7 thoughts on “At what point in John Cena’s career did people start hating him, and what caused it?”

  1. for me it was around the start of 2006 i think when he started using that crappy STFU (they made it seem so unstoppable but it looked so shity) but i think for most it would be mid 2005 when he went to raw and people just started to get bored of him

  2. I can’t pinpoint exactly when it was for me, I know it was early on in his face turn, when he started throwing “Deez Nuts” bags at people.

    Like, I thought he was funny and creative as an evil rapping guy, but then he became the goody two shoes boring rapper. Then he made that crappy Marine movie, adopted that whole hustle, loyalty, respect mantra (which made no sense for a rapper).

    He just kept getting more and more stale in and out of the ring.

  3. I don’t hate Cena.  I’m just tired of Cena.

    I respect him a great deal, actually. The last few months have been a master-level class on How To Make An Undercard Title Important Again as well as How To Put Rookies Over Without Losing.

  4. I started watching in 2003/2004 and smarks already hated him for being an unstoppable superman who always wins.

    I think he historically has had the largest difference between how smart fans view him and how “casual” fans (for lack of a better term) view him, and it’s only since the Summer of Punk that the whole “some of you love me, some of you hate me” thing really became part of his actual on-screen personae, acknowledging that split.

    But man, keep him away from the main event scene and I will watch him all the goddam day. He’s great, but seeing him with the WWE Title is literally the most boring thing in the world.

  5. I have been nothing short of amazed at how entertaining the Cena/Rusev feud has been and the guy earned mad props from me when he let Brock Lesnar toss him around like a rag doll without him getting almost any offense in. I cannot, CANNOT, imagine Hulk Hogan putting someone over like that despite all the comparison between Hogan/Cena.

    I’ll bet Cena merch is probably moving at the same pace as always, which may mean that WWE has figured out that Cena does not need the big strap to sell, but that the rest of the product does get a boost from being in the WWE title hunt. It’s brilliant and getting back to the idea that a good wrestling show will have a little bit for everyone – when Cena was main event, he was so much of EVERYTHING that it hurt the product. Now, he’s in the right dose on the actual shows, and I don’t care that his face is disproportionately on merch because he’s basically subsidizing what’s been a really fun and interesting title picture over the last year or so.

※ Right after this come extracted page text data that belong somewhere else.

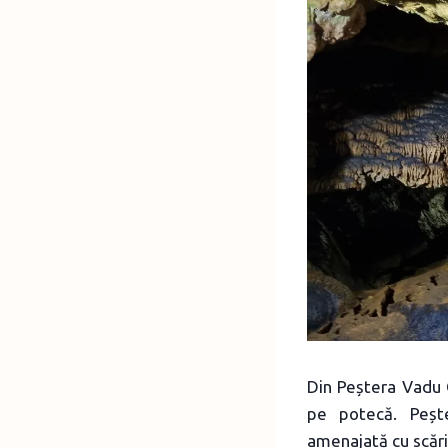
Din Peștera Vadu C
pe potecă. Pește
amenajată cu scări 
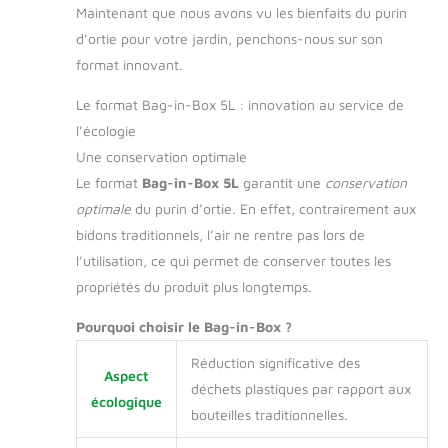
Maintenant que nous avons vu les bienfaits du purin
d’ortie pour votre jardin, penchons-nous sur son
format innovant.
Le format Bag-in-Box 5L : innovation au service de
l’écologie
Une conservation optimale
Le format
Bag-in-Box 5L
garantit une
conservation
optimale
du purin d’ortie. En effet, contrairement aux
bidons traditionnels, l’air ne rentre pas lors de
l’utilisation, ce qui permet de conserver toutes les
propriétés du produit plus longtemps.
Pourquoi choisir le Bag-in-Box ?
Réduction significative des
Aspect
déchets plastiques par rapport aux
écologique
bouteilles traditionnelles.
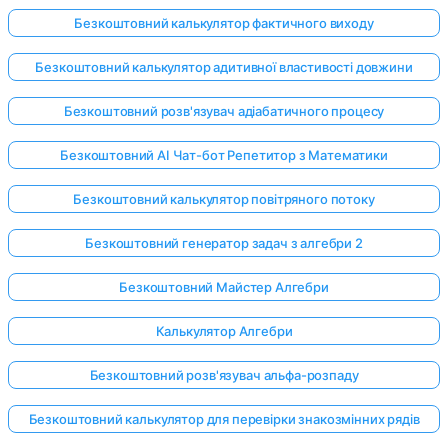
Безкоштовний калькулятор фактичного виходу
Безкоштовний калькулятор адитивної властивості довжини
Безкоштовний розв'язувач адіабатичного процесу
Безкоштовний AI Чат-бот Репетитор з Математики
Безкоштовний калькулятор повітряного потоку
Безкоштовний генератор задач з алгебри 2
Безкоштовний Майстер Алгебри
Калькулятор Алгебри
Безкоштовний розв'язувач альфа-розпаду
Безкоштовний калькулятор для перевірки знакозмінних рядів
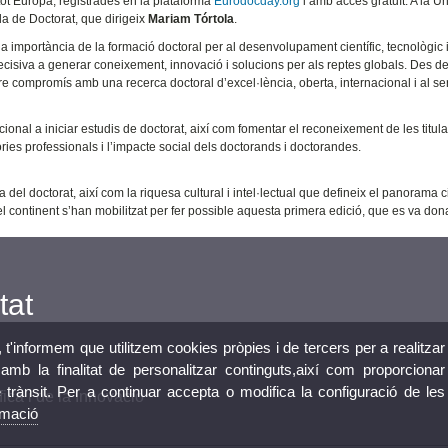
tot Europa, registrades en la plataforma
Eurodocday.org
i amb accés gratuït. A la Un
la de Doctorat, que dirigeix
Mariam Tórtola
.
 importància de la formació doctoral per al desenvolupament científic, tecnològic i
isiva a generar coneixement, innovació i solucions per als reptes globals. Des d
re compromís amb una recerca doctoral d’excel·lència, oberta, internacional i al se
ional a iniciar estudis de doctorat, així com fomentar el reconeixement de les titul
ctòries professionals i l’impacte social dels doctorands i doctorandes.
l doctorat, així com la riquesa cultural i intel·lectual que defineix el panorama cie
 continent s’han mobilitzat per fer possible aquesta primera edició, que es va don
tat
, t'informem que utilitzem cookies pròpies i de tercers per a realitzar
mb la finalitat de personalitzar continguts,així com proporcionar
e trànsit. Per a continuar accepta o modifica la configuració de les
fica i de la Innovació
rmació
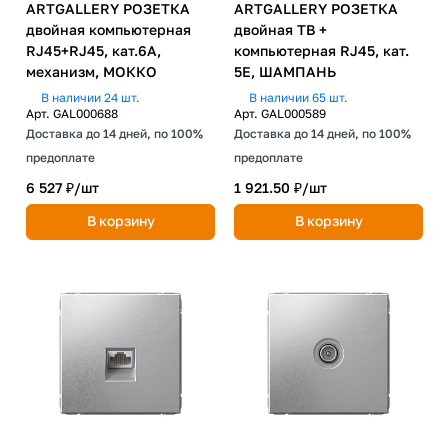
ARTGALLERY РОЗЕТКА
ARTGALLERY РОЗЕТКА
двойная компьютерная
двойная ТВ +
RJ45+RJ45, кат.6А,
компьютерная RJ45, кат.
механизм, МОККО
5Е, ШАМПАНЬ
В наличии 24 шт.
В наличии 65 шт.
Арт.
GAL000688
Арт.
GAL000589
Доставка до 14 дней, по 100%
Доставка до 14 дней, по 100%
предоплате
предоплате
6 527 ₽/
шт
1 921.50 ₽/
шт
В корзину
В корзину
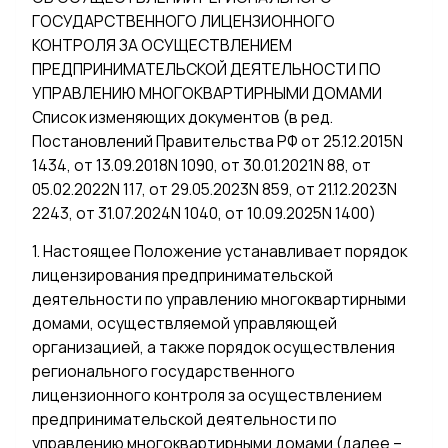
ГОСУДАРСТВЕННОГО ЛИЦЕНЗИОННОГО
КОНТРОЛЯ ЗА ОСУЩЕСТВЛЕНИЕМ
ПРЕДПРИНИМАТЕЛЬСКОЙ ДЕЯТЕЛЬНОСТИ ПО
УПРАВЛЕНИЮ МНОГОКВАРТИРНЫМИ ДОМАМИ
Список изменяющих документов (в ред.
Постановлений Правительства РФ от 25.12.2015N
1434, от 13.09.2018N 1090, от 30.01.2021N 88, от
05.02.2022N 117, от 29.05.2023N 859, от 21.12.2023N
2243, от 31.07.2024N 1040, от 10.09.2025N 1400)
1. Настоящее Положение устанавливает порядок
лицензирования предпринимательской
деятельности по управлению многоквартирными
домами, осуществляемой управляющей
организацией, а также порядок осуществления
регионального государственного
лицензионного контроля за осуществлением
предпринимательской деятельности по
управлению многоквартирными домами (далее –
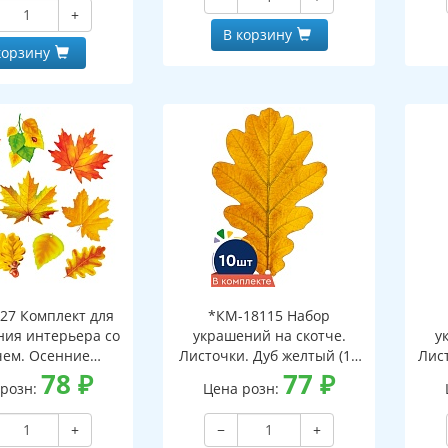
и клеевым клапаном)
+
В корзину
корзину
27 Комплект для
*КМ-18115 Набор
ия интерьера со
украшений на скотче.
у
чем. Осенние
Листочки. Дуб желтый (10
Лист
ки-1 (10 видов)
78
₽
шт. в наборе,
77
₽
 розн:
Цена розн:
двухсторонняя, ВД-лак)
дв
+
−
+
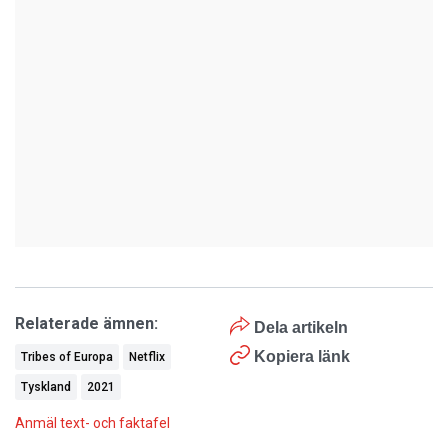
Relaterade ämnen:
Dela artikeln
Kopiera länk
Tribes of Europa
Netflix
Tyskland
2021
Anmäl text- och faktafel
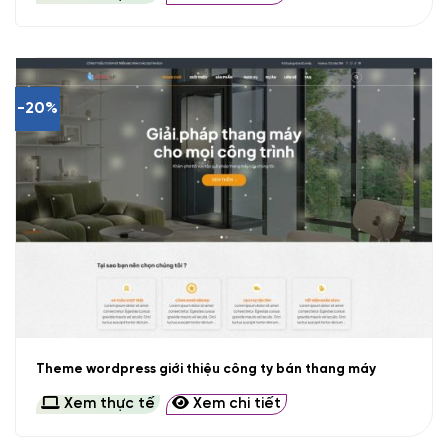
-20%
Theme wordpress giới thiệu công ty bán thang máy
Xem thực tế
Xem chi tiết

    I think I kind of strayed away from the question but maybe that helps somewhat?

  6. I’ve had an on again, of again relationship with wrestling since the end of the Wars (I was too young to actually know what was up with wrestling during the New Generation, even if I did watch more often than not then). I was, however on when Cena started to become a thing. Now, in my opinion, it was roughly the time he finished out his feud with Carlito and starting it up with JBL (which I believe coincides with the Marine movie tapings/release mentioned earlier) that people started to turn on Cena. By this time, he had been a super man baby face for long enough, and been beating enough early-IWC-darling heels to get people to notice and start complaining. It was also at the time when JBL was used to do one of two things: bury those that Vince didn’t like, and enhance those that he did like. The writing was on the wall as to which one Cena was now, so his first U.S. title run was boring to the smarts, and they hated it. Thus began the ever flowing river of Cena Sucks chants.

    Having said that, I am entirely in the same boat as Eric and James. Cena is best right where he is, right now. He is the current JBL, to HHH’s Vince. Plus, a lighter schedule in the mid card means more time to do Make-a-Wish events (which he said he wants to get to the THOUSAND mark before he stops, and he’s about half way there) and or to do movies, like Dwayne, and that has worked out spectacularly for the WWE, so why not emulate it with one of the few people that can?

    This is the Cena we need, not the Cena Vince wants.